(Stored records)
::::

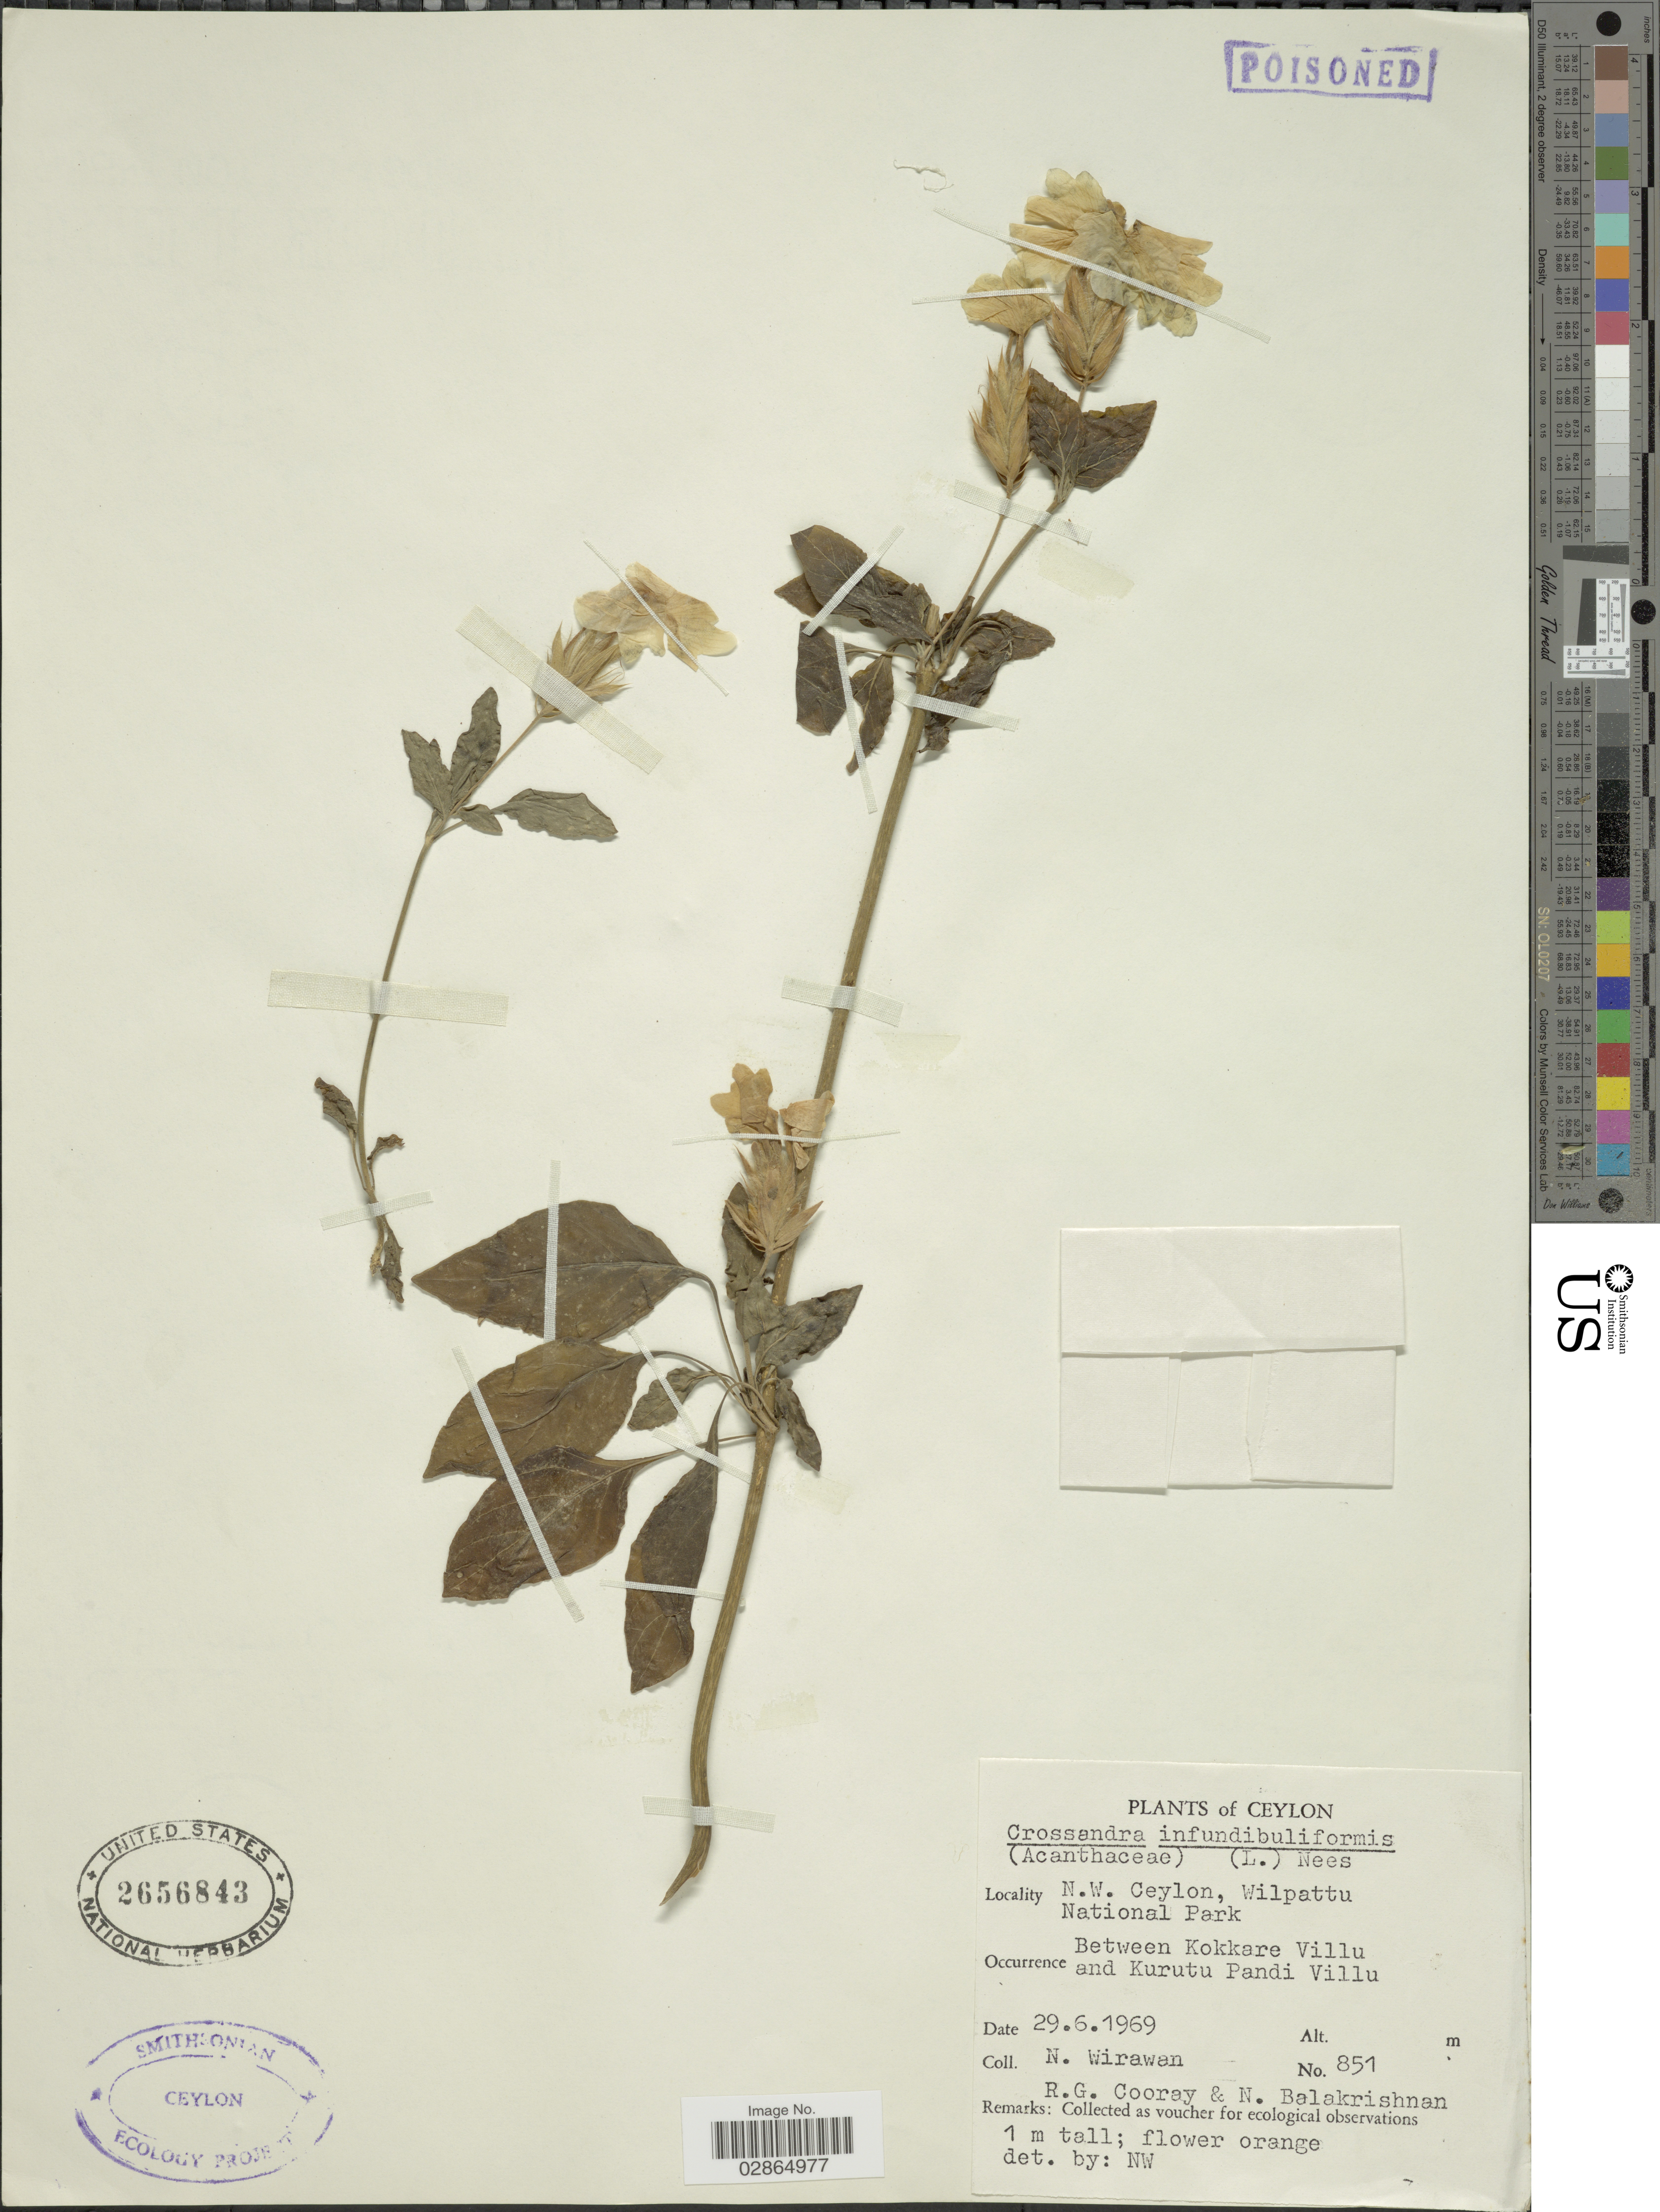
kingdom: Plantae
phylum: Tracheophyta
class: Magnoliopsida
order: Lamiales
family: Acanthaceae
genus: Crossandra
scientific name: Crossandra infundibuliformis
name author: (L.) Nees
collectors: N. Wirawan, R. Cooray & N. Balakrishnan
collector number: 851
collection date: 1969-06-29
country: Sri Lanka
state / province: North Western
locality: Ceylon. N.W. Ceylon, Wilpattu National Park. Between Kokkare Villu and Kurutu Pandi Villu.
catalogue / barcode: US 2656843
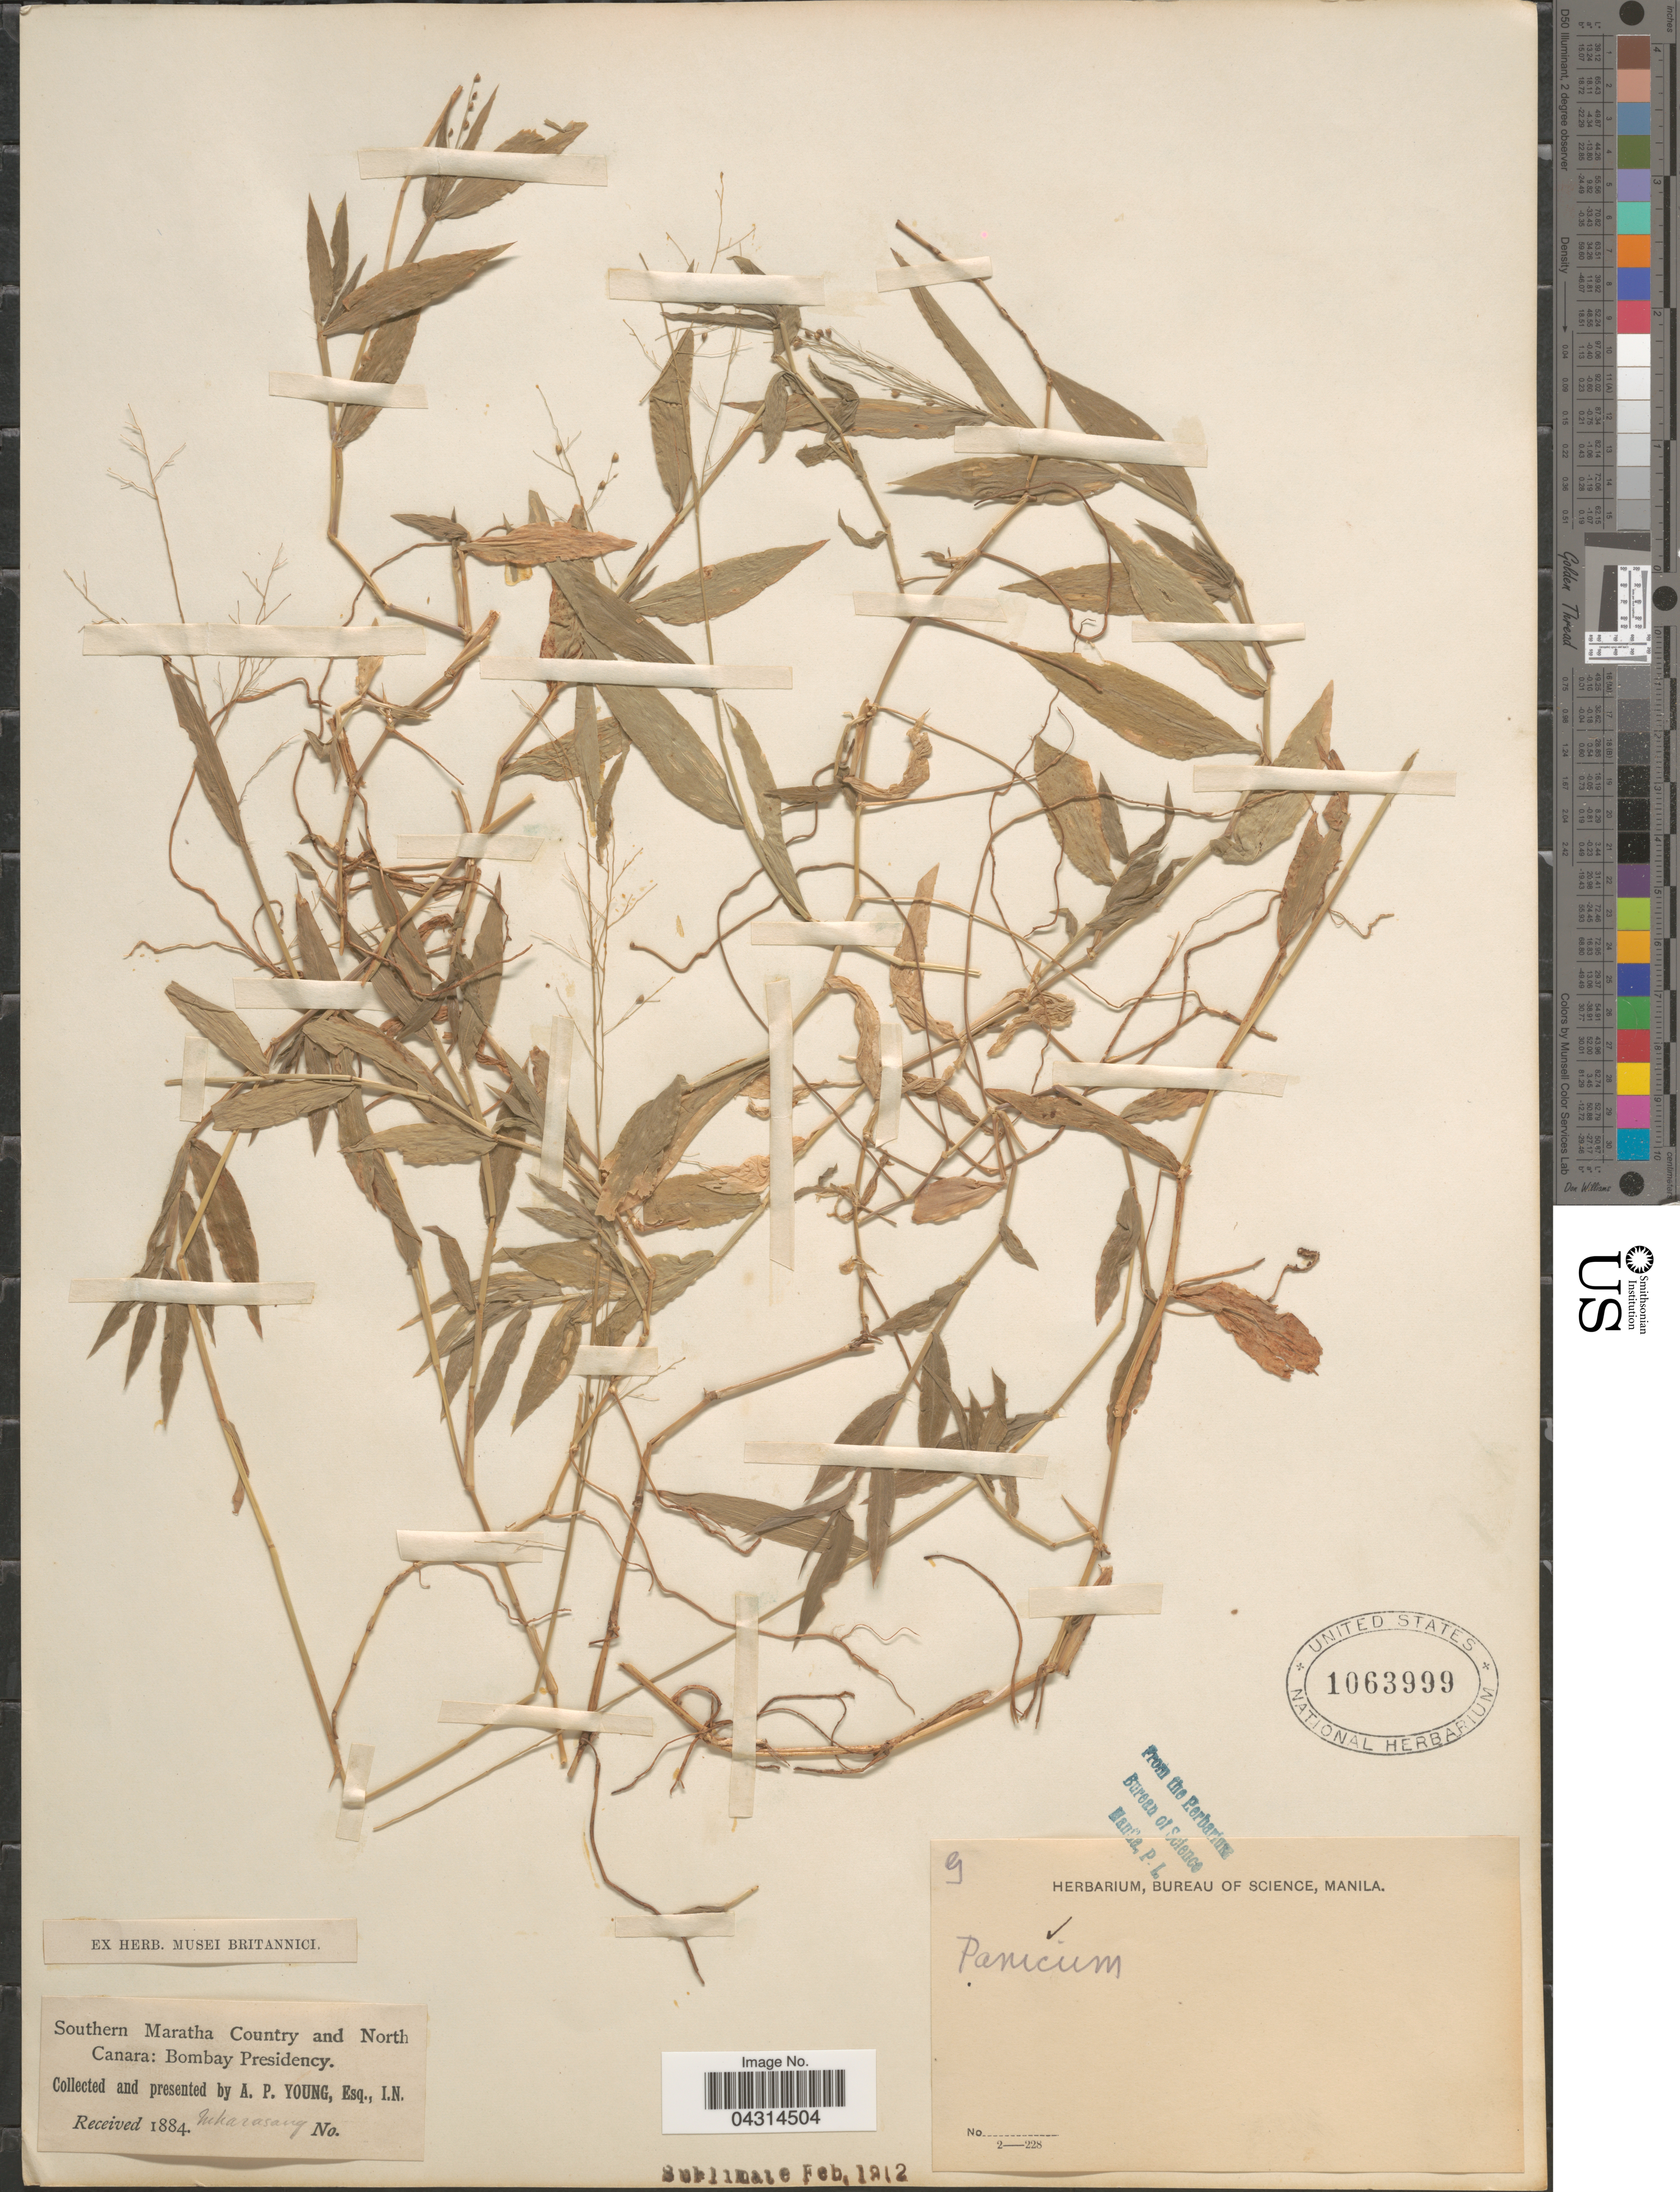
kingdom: Plantae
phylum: Tracheophyta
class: Liliopsida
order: Poales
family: Poaceae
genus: Cyrtococcum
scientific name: Cyrtococcum sp.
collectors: A. Young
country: India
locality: Southern Maratha Country and North Canara: Bombay Presidency.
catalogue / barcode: US 1063999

::::

_Aim_
Please set down every line from the one containing "catalogue / barcode: US 2656843" down to the end of the entries, including both ends. Leave the pictures out.

_Exercise result_
catalogue / barcode: US 2656843
kingdom: Plantae
phylum: Tracheophyta
class: Liliopsida
order: Poales
family: Poaceae
genus: Cyrtococcum
scientific name: Cyrtococcum sp.
collectors: A. Young
country: India
locality: Southern Maratha Country and North Canara: Bombay Presidency.
catalogue / barcode: US 1063999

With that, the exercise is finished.